### Text provided
>> start
Snakes on a Plane #2: Even among movie adaptations--a genre that, aside from 1991's Rocketeer of course, are useless across the board--the comic book version of the world's #1 animal-on-a-vehicle movie is astoundingly worthless. Mostly, as I've said before, because it reads like they took every third page of the film's script and just drew what was happening without making an attempt to connect the events, and, well, let's face it: That script wasn't exactly the most cogent narrative in the history of cinema to begin with.

So why did I drop my hard-earned cash for a copy? Because it has panels like this:



And that is solid gold in any medium.

Spider-Man Loves Mary Jane #10: Along with the usual fun, highly entertaining story of high school drama and occasioanal super-heroing, this issue contains a lettercolumn announcement that series artist Takeshi Miyazawa will be leaving the book after #15, and while that's an incredible bummer for fans of his work on the Mary Jane titles--like me--I can fully understand why he's doing it. One of the things that stuck out to me from Alan Moore's Writing for Comics was Moore's comment that to truly get better, you have to constantly challenge yourself with new and different projects, and I imagine the same thing goes for an artist, even if it means leaving the best teen romance comic since Bob Kanigher stopped writing Young Love. Still, it'll be a shame to see him go, as his style works so well with the book, and over the past couple of years has come to define it as much as Sean McKeever's scripts. As for this particular issue, I will say this: I absolutely love last pages in comics, and while I get excited about them often, this one got me more ecited than anything else I saw this week.
>> end
### Material provided
>> start
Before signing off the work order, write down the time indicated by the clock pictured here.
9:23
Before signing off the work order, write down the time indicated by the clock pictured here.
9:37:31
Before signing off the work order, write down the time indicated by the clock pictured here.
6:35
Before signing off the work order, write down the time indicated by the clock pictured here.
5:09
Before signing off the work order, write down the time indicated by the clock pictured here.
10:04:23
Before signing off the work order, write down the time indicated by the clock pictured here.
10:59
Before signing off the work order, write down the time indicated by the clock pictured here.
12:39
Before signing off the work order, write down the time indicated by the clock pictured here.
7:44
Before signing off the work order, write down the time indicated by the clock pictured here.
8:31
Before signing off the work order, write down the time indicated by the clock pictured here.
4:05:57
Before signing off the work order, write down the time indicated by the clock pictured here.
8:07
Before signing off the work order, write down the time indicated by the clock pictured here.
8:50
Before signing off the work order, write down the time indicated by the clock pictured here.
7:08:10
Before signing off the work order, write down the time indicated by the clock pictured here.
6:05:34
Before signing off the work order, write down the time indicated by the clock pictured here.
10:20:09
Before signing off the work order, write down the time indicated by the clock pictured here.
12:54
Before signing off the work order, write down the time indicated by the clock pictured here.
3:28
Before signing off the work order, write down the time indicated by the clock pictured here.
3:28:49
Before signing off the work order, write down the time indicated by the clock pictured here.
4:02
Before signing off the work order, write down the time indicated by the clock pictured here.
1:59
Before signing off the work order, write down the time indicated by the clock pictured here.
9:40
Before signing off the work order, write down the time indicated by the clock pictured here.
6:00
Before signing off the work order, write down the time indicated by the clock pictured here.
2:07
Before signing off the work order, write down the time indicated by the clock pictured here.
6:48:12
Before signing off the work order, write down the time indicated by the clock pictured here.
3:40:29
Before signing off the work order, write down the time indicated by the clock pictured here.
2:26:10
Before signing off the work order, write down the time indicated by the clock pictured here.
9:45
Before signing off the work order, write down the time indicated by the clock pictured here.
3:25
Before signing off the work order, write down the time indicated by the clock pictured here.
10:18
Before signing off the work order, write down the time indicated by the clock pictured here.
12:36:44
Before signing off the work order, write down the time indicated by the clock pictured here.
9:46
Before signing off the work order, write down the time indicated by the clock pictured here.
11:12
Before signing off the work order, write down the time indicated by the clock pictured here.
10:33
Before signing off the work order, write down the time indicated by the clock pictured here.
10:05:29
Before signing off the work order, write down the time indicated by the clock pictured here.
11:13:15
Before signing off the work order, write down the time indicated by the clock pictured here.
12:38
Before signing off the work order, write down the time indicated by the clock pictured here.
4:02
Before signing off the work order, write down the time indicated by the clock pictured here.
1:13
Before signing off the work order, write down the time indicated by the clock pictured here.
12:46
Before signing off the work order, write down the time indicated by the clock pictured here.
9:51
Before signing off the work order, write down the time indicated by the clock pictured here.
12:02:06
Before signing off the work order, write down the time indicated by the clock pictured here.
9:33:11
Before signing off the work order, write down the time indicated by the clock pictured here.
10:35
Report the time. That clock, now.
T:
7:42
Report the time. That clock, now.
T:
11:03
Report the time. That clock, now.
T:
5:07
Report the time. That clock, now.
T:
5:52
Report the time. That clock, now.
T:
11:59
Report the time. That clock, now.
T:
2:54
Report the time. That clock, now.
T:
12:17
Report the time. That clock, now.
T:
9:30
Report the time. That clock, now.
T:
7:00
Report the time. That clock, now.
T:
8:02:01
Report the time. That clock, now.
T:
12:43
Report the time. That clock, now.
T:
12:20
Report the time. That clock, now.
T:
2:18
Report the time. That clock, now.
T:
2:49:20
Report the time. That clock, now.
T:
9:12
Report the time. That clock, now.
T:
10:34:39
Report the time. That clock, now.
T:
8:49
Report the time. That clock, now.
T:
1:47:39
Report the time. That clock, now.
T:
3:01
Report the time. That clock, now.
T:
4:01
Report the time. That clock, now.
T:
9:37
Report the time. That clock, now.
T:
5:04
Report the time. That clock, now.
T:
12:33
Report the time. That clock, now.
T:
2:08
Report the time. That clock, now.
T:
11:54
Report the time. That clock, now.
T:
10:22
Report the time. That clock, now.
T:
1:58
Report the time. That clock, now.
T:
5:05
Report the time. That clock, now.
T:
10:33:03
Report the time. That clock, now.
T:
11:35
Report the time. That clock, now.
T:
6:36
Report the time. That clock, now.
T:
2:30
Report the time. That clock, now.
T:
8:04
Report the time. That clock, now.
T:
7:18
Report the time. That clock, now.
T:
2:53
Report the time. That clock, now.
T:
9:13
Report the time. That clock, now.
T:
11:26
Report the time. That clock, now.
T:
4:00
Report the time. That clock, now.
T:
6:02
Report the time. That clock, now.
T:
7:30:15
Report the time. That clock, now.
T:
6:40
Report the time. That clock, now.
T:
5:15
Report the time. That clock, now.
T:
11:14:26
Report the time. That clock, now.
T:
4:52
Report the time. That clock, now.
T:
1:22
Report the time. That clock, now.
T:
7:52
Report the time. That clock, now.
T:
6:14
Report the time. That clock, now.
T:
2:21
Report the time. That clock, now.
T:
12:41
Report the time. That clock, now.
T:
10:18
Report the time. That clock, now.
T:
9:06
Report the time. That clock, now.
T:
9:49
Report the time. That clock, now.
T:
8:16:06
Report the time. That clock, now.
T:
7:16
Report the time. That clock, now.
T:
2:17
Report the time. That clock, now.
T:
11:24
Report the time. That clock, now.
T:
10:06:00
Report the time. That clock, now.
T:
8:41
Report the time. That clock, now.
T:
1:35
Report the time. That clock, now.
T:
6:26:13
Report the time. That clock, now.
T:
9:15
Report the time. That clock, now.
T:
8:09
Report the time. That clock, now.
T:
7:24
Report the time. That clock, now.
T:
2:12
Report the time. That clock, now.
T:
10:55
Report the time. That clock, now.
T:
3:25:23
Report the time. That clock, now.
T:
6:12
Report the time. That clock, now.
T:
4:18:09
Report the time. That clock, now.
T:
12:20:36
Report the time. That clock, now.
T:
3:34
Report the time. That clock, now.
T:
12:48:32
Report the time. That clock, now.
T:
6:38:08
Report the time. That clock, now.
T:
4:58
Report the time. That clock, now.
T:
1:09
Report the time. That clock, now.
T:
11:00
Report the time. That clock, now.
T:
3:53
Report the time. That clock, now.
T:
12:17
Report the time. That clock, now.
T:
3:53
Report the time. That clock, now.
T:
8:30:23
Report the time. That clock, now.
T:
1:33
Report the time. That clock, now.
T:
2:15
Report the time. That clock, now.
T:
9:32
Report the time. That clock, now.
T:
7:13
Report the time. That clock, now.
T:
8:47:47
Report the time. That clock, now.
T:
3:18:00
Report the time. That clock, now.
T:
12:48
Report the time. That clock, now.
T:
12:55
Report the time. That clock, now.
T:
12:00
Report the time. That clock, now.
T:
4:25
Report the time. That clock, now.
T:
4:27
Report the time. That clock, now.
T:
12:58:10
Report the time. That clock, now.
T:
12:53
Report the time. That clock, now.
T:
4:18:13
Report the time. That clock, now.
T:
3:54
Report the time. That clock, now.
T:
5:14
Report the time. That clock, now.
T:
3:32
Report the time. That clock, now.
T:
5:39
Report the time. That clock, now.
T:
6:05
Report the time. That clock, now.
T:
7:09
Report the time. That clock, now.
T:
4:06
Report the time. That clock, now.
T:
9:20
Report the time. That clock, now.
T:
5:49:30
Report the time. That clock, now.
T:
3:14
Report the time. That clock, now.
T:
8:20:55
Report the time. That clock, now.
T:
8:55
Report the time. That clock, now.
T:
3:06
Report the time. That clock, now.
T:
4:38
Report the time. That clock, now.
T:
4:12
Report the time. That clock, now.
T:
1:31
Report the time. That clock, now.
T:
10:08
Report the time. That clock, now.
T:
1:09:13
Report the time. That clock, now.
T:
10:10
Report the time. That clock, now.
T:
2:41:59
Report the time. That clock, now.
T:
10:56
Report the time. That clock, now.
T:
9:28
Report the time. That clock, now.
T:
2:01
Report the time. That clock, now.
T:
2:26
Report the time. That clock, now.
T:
>> end
### Problems to work on
1 > Answer these questions from the comic reviews, one line each:
(a) Which 1991 film is named as the exception among movie adaptations?
(b) After which issue will Takeshi Miyazawa leave the Spider-Man Loves Mary Jane series?
(c) Which book contains the comment about constantly challenging yourself with new and different projects?
2 > Using the comic reviews, explain in one to three sentences why the Snakes on a Plane comic is called astoundingly worthless.
3 > From the comic reviews, reproduce word for word the part that opens with the words containing "Snakes on a" and closes with "to begin with.".

### Outputs
1 >
(a) Rocketeer
(b) #15
(c) Alan Moore's Writing for Comics

2 > It reads as if every third page of the film's script was drawn without any attempt to connect the events. On top of that, the script itself wasn't very coherent to begin with.

3 >
Snakes on a Plane #2: Even among movie adaptations--a genre that, aside from 1991's Rocketeer of course, are useless across the board--the comic book version of the world's #1 animal-on-a-vehicle movie is astoundingly worthless. Mostly, as I've said before, because it reads like they took every third page of the film's script and just drew what was happening without making an attempt to connect the events, and, well, let's face it: That script wasn't exactly the most cogent narrative in the history of cinema to begin with.